The answer must be an exact copy of the records, with every picture left out.

■ Exercise input
###

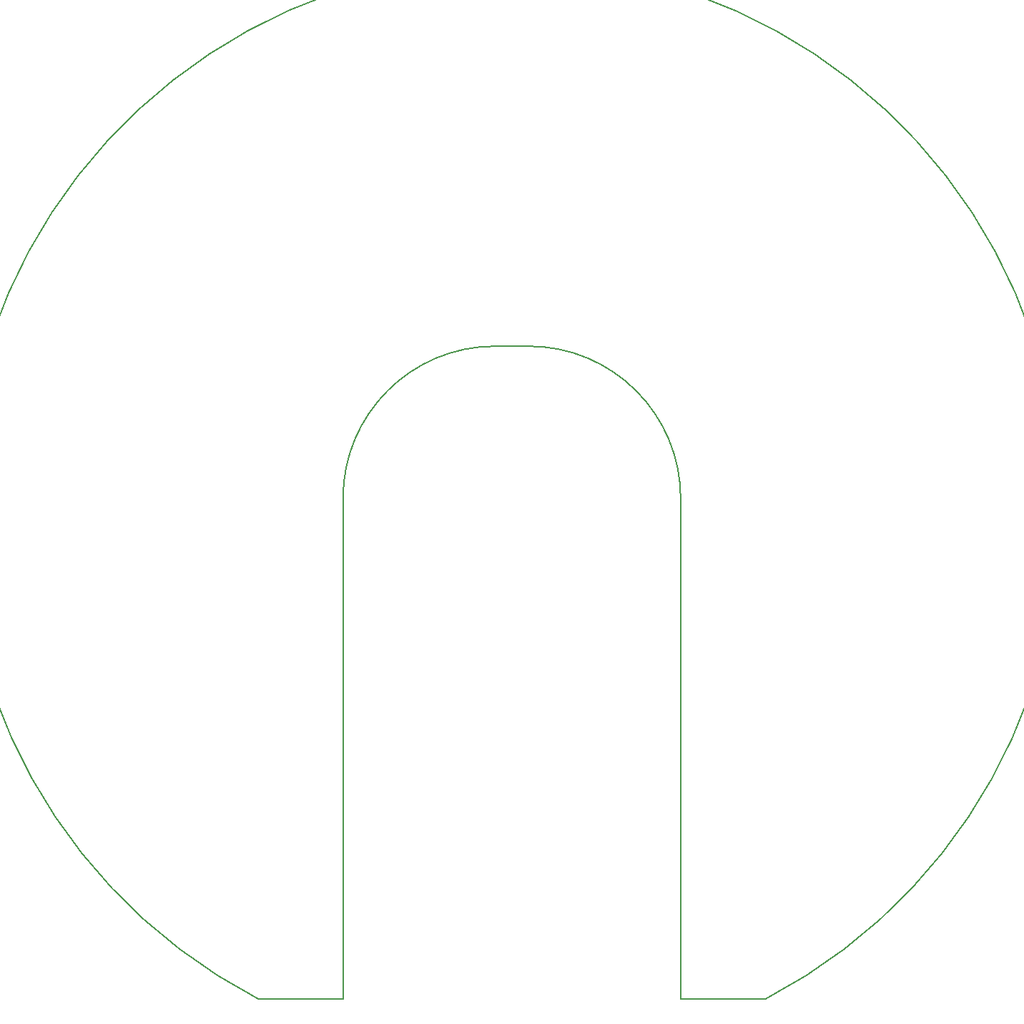
<source format=gko>
G04 DesignSpark PCB Gerber Version 12.0 Build 5942*
%FSLAX35Y35*%
%MOIN*%
%ADD11C,0.00500*%
X0Y0D02*
D02*
D11*
X138281Y1746D02*
G75*
G02*
X374502I118110J227023D01*
G01*
X335132D01*
Y220841D01*
X335033D01*
Y235211D01*
G75*
G03*
X264167Y306077I-70866J0D01*
G01*
X248518D01*
G75*
G03*
X177652Y235211I0J-70866D01*
G01*
Y1746D01*
X138281D01*
X0Y0D02*
M02*

</source>
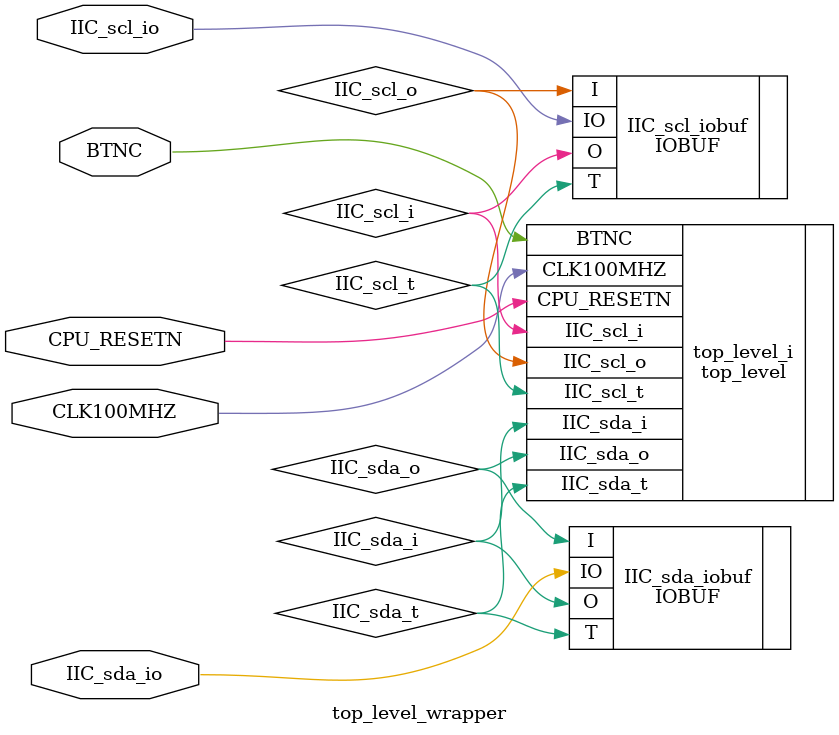
<source format=v>
`timescale 1 ps / 1 ps

module top_level_wrapper
   (BTNC,
    CLK100MHZ,
    CPU_RESETN,
    IIC_scl_io,
    IIC_sda_io);
  input BTNC;
  input CLK100MHZ;
  input CPU_RESETN;
  inout IIC_scl_io;
  inout IIC_sda_io;

  wire BTNC;
  wire CLK100MHZ;
  wire CPU_RESETN;
  wire IIC_scl_i;
  wire IIC_scl_io;
  wire IIC_scl_o;
  wire IIC_scl_t;
  wire IIC_sda_i;
  wire IIC_sda_io;
  wire IIC_sda_o;
  wire IIC_sda_t;

  IOBUF IIC_scl_iobuf
       (.I(IIC_scl_o),
        .IO(IIC_scl_io),
        .O(IIC_scl_i),
        .T(IIC_scl_t));
  IOBUF IIC_sda_iobuf
       (.I(IIC_sda_o),
        .IO(IIC_sda_io),
        .O(IIC_sda_i),
        .T(IIC_sda_t));
  top_level top_level_i
       (.BTNC(BTNC),
        .CLK100MHZ(CLK100MHZ),
        .CPU_RESETN(CPU_RESETN),
        .IIC_scl_i(IIC_scl_i),
        .IIC_scl_o(IIC_scl_o),
        .IIC_scl_t(IIC_scl_t),
        .IIC_sda_i(IIC_sda_i),
        .IIC_sda_o(IIC_sda_o),
        .IIC_sda_t(IIC_sda_t));
endmodule

</source>
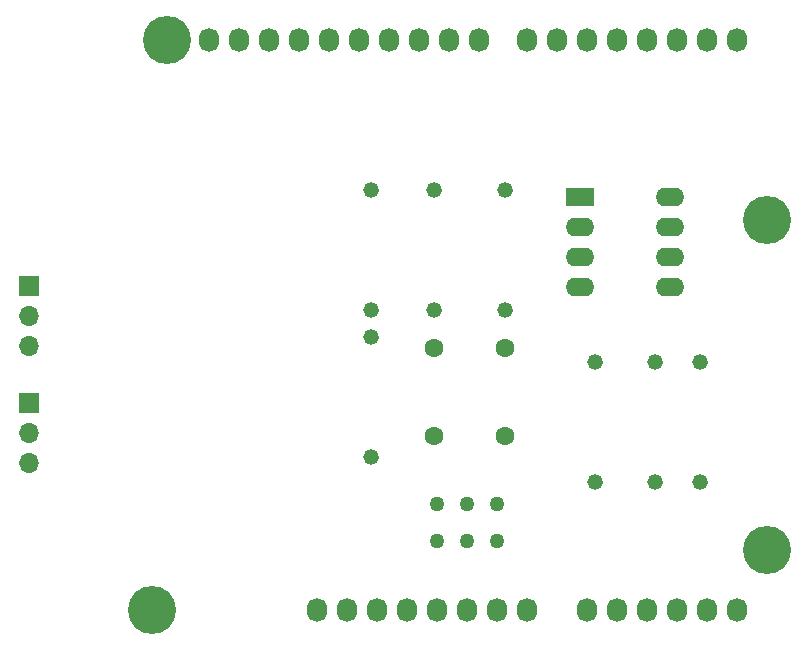
<source format=gbr>
%TF.GenerationSoftware,KiCad,Pcbnew,(6.0.4-0)*%
%TF.CreationDate,2023-04-23T00:41:00+09:00*%
%TF.ProjectId,carvetracer_arduino,63617276-6574-4726-9163-65725f617264,rev?*%
%TF.SameCoordinates,Original*%
%TF.FileFunction,Soldermask,Bot*%
%TF.FilePolarity,Negative*%
%FSLAX46Y46*%
G04 Gerber Fmt 4.6, Leading zero omitted, Abs format (unit mm)*
G04 Created by KiCad (PCBNEW (6.0.4-0)) date 2023-04-23 00:41:00*
%MOMM*%
%LPD*%
G01*
G04 APERTURE LIST*
%ADD10O,1.727200X2.032000*%
%ADD11C,4.064000*%
%ADD12C,1.320800*%
%ADD13R,2.400000X1.600000*%
%ADD14O,2.400000X1.600000*%
%ADD15C,1.600000*%
%ADD16R,1.700000X1.700000*%
%ADD17O,1.700000X1.700000*%
%ADD18C,1.270000*%
G04 APERTURE END LIST*
D10*
%TO.C,P1*%
X138938000Y-123825000D03*
X141478000Y-123825000D03*
X144018000Y-123825000D03*
X146558000Y-123825000D03*
X149098000Y-123825000D03*
X151638000Y-123825000D03*
X154178000Y-123825000D03*
X156718000Y-123825000D03*
%TD*%
%TO.C,P2*%
X161798000Y-123825000D03*
X164338000Y-123825000D03*
X166878000Y-123825000D03*
X169418000Y-123825000D03*
X171958000Y-123825000D03*
X174498000Y-123825000D03*
%TD*%
%TO.C,P3*%
X129794000Y-75565000D03*
X132334000Y-75565000D03*
X134874000Y-75565000D03*
X137414000Y-75565000D03*
X139954000Y-75565000D03*
X142494000Y-75565000D03*
X145034000Y-75565000D03*
X147574000Y-75565000D03*
X150114000Y-75565000D03*
X152654000Y-75565000D03*
%TD*%
%TO.C,P4*%
X156718000Y-75565000D03*
X159258000Y-75565000D03*
X161798000Y-75565000D03*
X164338000Y-75565000D03*
X166878000Y-75565000D03*
X169418000Y-75565000D03*
X171958000Y-75565000D03*
X174498000Y-75565000D03*
%TD*%
D11*
%TO.C,P5*%
X124968000Y-123825000D03*
%TD*%
%TO.C,P6*%
X177038000Y-118745000D03*
%TD*%
%TO.C,P7*%
X126238000Y-75565000D03*
%TD*%
%TO.C,P8*%
X177038000Y-90805000D03*
%TD*%
D12*
%TO.C,R2*%
X154813000Y-98425000D03*
X154813000Y-88265000D03*
%TD*%
%TO.C,R5*%
X171323000Y-113030000D03*
X171323000Y-102870000D03*
%TD*%
%TO.C,R1*%
X143510000Y-110871000D03*
X143510000Y-100711000D03*
%TD*%
D13*
%TO.C,U1*%
X161163000Y-88900000D03*
D14*
X161163000Y-91440000D03*
X161163000Y-93980000D03*
X161163000Y-96520000D03*
X168783000Y-96520000D03*
X168783000Y-93980000D03*
X168783000Y-91440000D03*
X168783000Y-88900000D03*
%TD*%
D15*
%TO.C,C1*%
X154813000Y-101660000D03*
X154813000Y-109160000D03*
%TD*%
D16*
%TO.C,J1*%
X114554000Y-106299000D03*
D17*
X114554000Y-108839000D03*
X114554000Y-111379000D03*
%TD*%
D12*
%TO.C,R4*%
X167513000Y-102870000D03*
X167513000Y-113030000D03*
%TD*%
D18*
%TO.C,SW1*%
X154178000Y-114861340D03*
X149098000Y-114861340D03*
X154178000Y-118056660D03*
X149098000Y-118056660D03*
X151638000Y-114861340D03*
X151638000Y-117983000D03*
%TD*%
D12*
%TO.C,R3*%
X148844000Y-98425000D03*
X148844000Y-88265000D03*
%TD*%
%TO.C,R7*%
X143510000Y-88265000D03*
X143510000Y-98425000D03*
%TD*%
D15*
%TO.C,C2*%
X148844000Y-101660000D03*
X148844000Y-109160000D03*
%TD*%
D16*
%TO.C,J2*%
X114554000Y-96408000D03*
D17*
X114554000Y-98948000D03*
X114554000Y-101488000D03*
%TD*%
D12*
%TO.C,R6*%
X162433000Y-113030000D03*
X162433000Y-102870000D03*
%TD*%
M02*

</source>
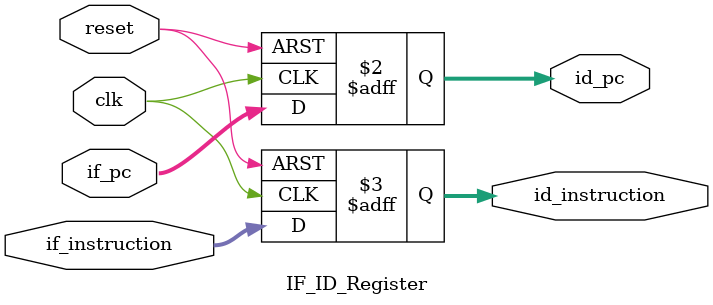
<source format=v>
module IF_ID_Register (
    input clk,
    input reset,
    input [31:0] if_pc,
    input [31:0] if_instruction,
    output reg [31:0] id_pc,
    output reg [31:0] id_instruction
);
    always @(posedge clk or posedge reset) begin
        if (reset) begin
            id_pc <= 0;
            id_instruction <= 0;
        end else begin
            id_pc <= if_pc;
            id_instruction <= if_instruction;
        end
    end
endmodule
</source>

###

■ The answer
<source format=gko>
G04 DesignSpark PCB Gerber Version 12.0 Build 5942*
%FSLAX35Y35*%
%MOIN*%
%ADD11C,0.00500*%
X0Y0D02*
D02*
D11*
X138281Y1746D02*
G75*
G02*
X374502I118110J227023D01*
G01*
X335132D01*
Y220841D01*
X335033D01*
Y235211D01*
G75*
G03*
X264167Y306077I-70866J0D01*
G01*
X248518D01*
G75*
G03*
X177652Y235211I0J-70866D01*
G01*
Y1746D01*
X138281D01*
X0Y0D02*
M02*

</source>
<source format=v>
`timescale 1 ps / 1 ps

module top_level_wrapper
   (BTNC,
    CLK100MHZ,
    CPU_RESETN,
    IIC_scl_io,
    IIC_sda_io);
  input BTNC;
  input CLK100MHZ;
  input CPU_RESETN;
  inout IIC_scl_io;
  inout IIC_sda_io;

  wire BTNC;
  wire CLK100MHZ;
  wire CPU_RESETN;
  wire IIC_scl_i;
  wire IIC_scl_io;
  wire IIC_scl_o;
  wire IIC_scl_t;
  wire IIC_sda_i;
  wire IIC_sda_io;
  wire IIC_sda_o;
  wire IIC_sda_t;

  IOBUF IIC_scl_iobuf
       (.I(IIC_scl_o),
        .IO(IIC_scl_io),
        .O(IIC_scl_i),
        .T(IIC_scl_t));
  IOBUF IIC_sda_iobuf
       (.I(IIC_sda_o),
        .IO(IIC_sda_io),
        .O(IIC_sda_i),
        .T(IIC_sda_t));
  top_level top_level_i
       (.BTNC(BTNC),
        .CLK100MHZ(CLK100MHZ),
        .CPU_RESETN(CPU_RESETN),
        .IIC_scl_i(IIC_scl_i),
        .IIC_scl_o(IIC_scl_o),
        .IIC_scl_t(IIC_scl_t),
        .IIC_sda_i(IIC_sda_i),
        .IIC_sda_o(IIC_sda_o),
        .IIC_sda_t(IIC_sda_t));
endmodule

</source>
<source format=gbr>
%TF.GenerationSoftware,KiCad,Pcbnew,(6.0.4-0)*%
%TF.CreationDate,2023-04-23T00:41:00+09:00*%
%TF.ProjectId,carvetracer_arduino,63617276-6574-4726-9163-65725f617264,rev?*%
%TF.SameCoordinates,Original*%
%TF.FileFunction,Soldermask,Bot*%
%TF.FilePolarity,Negative*%
%FSLAX46Y46*%
G04 Gerber Fmt 4.6, Leading zero omitted, Abs format (unit mm)*
G04 Created by KiCad (PCBNEW (6.0.4-0)) date 2023-04-23 00:41:00*
%MOMM*%
%LPD*%
G01*
G04 APERTURE LIST*
%ADD10O,1.727200X2.032000*%
%ADD11C,4.064000*%
%ADD12C,1.320800*%
%ADD13R,2.400000X1.600000*%
%ADD14O,2.400000X1.600000*%
%ADD15C,1.600000*%
%ADD16R,1.700000X1.700000*%
%ADD17O,1.700000X1.700000*%
%ADD18C,1.270000*%
G04 APERTURE END LIST*
D10*
%TO.C,P1*%
X138938000Y-123825000D03*
X141478000Y-123825000D03*
X144018000Y-123825000D03*
X146558000Y-123825000D03*
X149098000Y-123825000D03*
X151638000Y-123825000D03*
X154178000Y-123825000D03*
X156718000Y-123825000D03*
%TD*%
%TO.C,P2*%
X161798000Y-123825000D03*
X164338000Y-123825000D03*
X166878000Y-123825000D03*
X169418000Y-123825000D03*
X171958000Y-123825000D03*
X174498000Y-123825000D03*
%TD*%
%TO.C,P3*%
X129794000Y-75565000D03*
X132334000Y-75565000D03*
X134874000Y-75565000D03*
X137414000Y-75565000D03*
X139954000Y-75565000D03*
X142494000Y-75565000D03*
X145034000Y-75565000D03*
X147574000Y-75565000D03*
X150114000Y-75565000D03*
X152654000Y-75565000D03*
%TD*%
%TO.C,P4*%
X156718000Y-75565000D03*
X159258000Y-75565000D03*
X161798000Y-75565000D03*
X164338000Y-75565000D03*
X166878000Y-75565000D03*
X169418000Y-75565000D03*
X171958000Y-75565000D03*
X174498000Y-75565000D03*
%TD*%
D11*
%TO.C,P5*%
X124968000Y-123825000D03*
%TD*%
%TO.C,P6*%
X177038000Y-118745000D03*
%TD*%
%TO.C,P7*%
X126238000Y-75565000D03*
%TD*%
%TO.C,P8*%
X177038000Y-90805000D03*
%TD*%
D12*
%TO.C,R2*%
X154813000Y-98425000D03*
X154813000Y-88265000D03*
%TD*%
%TO.C,R5*%
X171323000Y-113030000D03*
X171323000Y-102870000D03*
%TD*%
%TO.C,R1*%
X143510000Y-110871000D03*
X143510000Y-100711000D03*
%TD*%
D13*
%TO.C,U1*%
X161163000Y-88900000D03*
D14*
X161163000Y-91440000D03*
X161163000Y-93980000D03*
X161163000Y-96520000D03*
X168783000Y-96520000D03*
X168783000Y-93980000D03*
X168783000Y-91440000D03*
X168783000Y-88900000D03*
%TD*%
D15*
%TO.C,C1*%
X154813000Y-101660000D03*
X154813000Y-109160000D03*
%TD*%
D16*
%TO.C,J1*%
X114554000Y-106299000D03*
D17*
X114554000Y-108839000D03*
X114554000Y-111379000D03*
%TD*%
D12*
%TO.C,R4*%
X167513000Y-102870000D03*
X167513000Y-113030000D03*
%TD*%
D18*
%TO.C,SW1*%
X154178000Y-114861340D03*
X149098000Y-114861340D03*
X154178000Y-118056660D03*
X149098000Y-118056660D03*
X151638000Y-114861340D03*
X151638000Y-117983000D03*
%TD*%
D12*
%TO.C,R3*%
X148844000Y-98425000D03*
X148844000Y-88265000D03*
%TD*%
%TO.C,R7*%
X143510000Y-88265000D03*
X143510000Y-98425000D03*
%TD*%
D15*
%TO.C,C2*%
X148844000Y-101660000D03*
X148844000Y-109160000D03*
%TD*%
D16*
%TO.C,J2*%
X114554000Y-96408000D03*
D17*
X114554000Y-98948000D03*
X114554000Y-101488000D03*
%TD*%
D12*
%TO.C,R6*%
X162433000Y-113030000D03*
X162433000Y-102870000D03*
%TD*%
M02*

</source>
<source format=v>
module IF_ID_Register (
    input clk,
    input reset,
    input [31:0] if_pc,
    input [31:0] if_instruction,
    output reg [31:0] id_pc,
    output reg [31:0] id_instruction
);
    always @(posedge clk or posedge reset) begin
        if (reset) begin
            id_pc <= 0;
            id_instruction <= 0;
        end else begin
            id_pc <= if_pc;
            id_instruction <= if_instruction;
        end
    end
endmodule
</source>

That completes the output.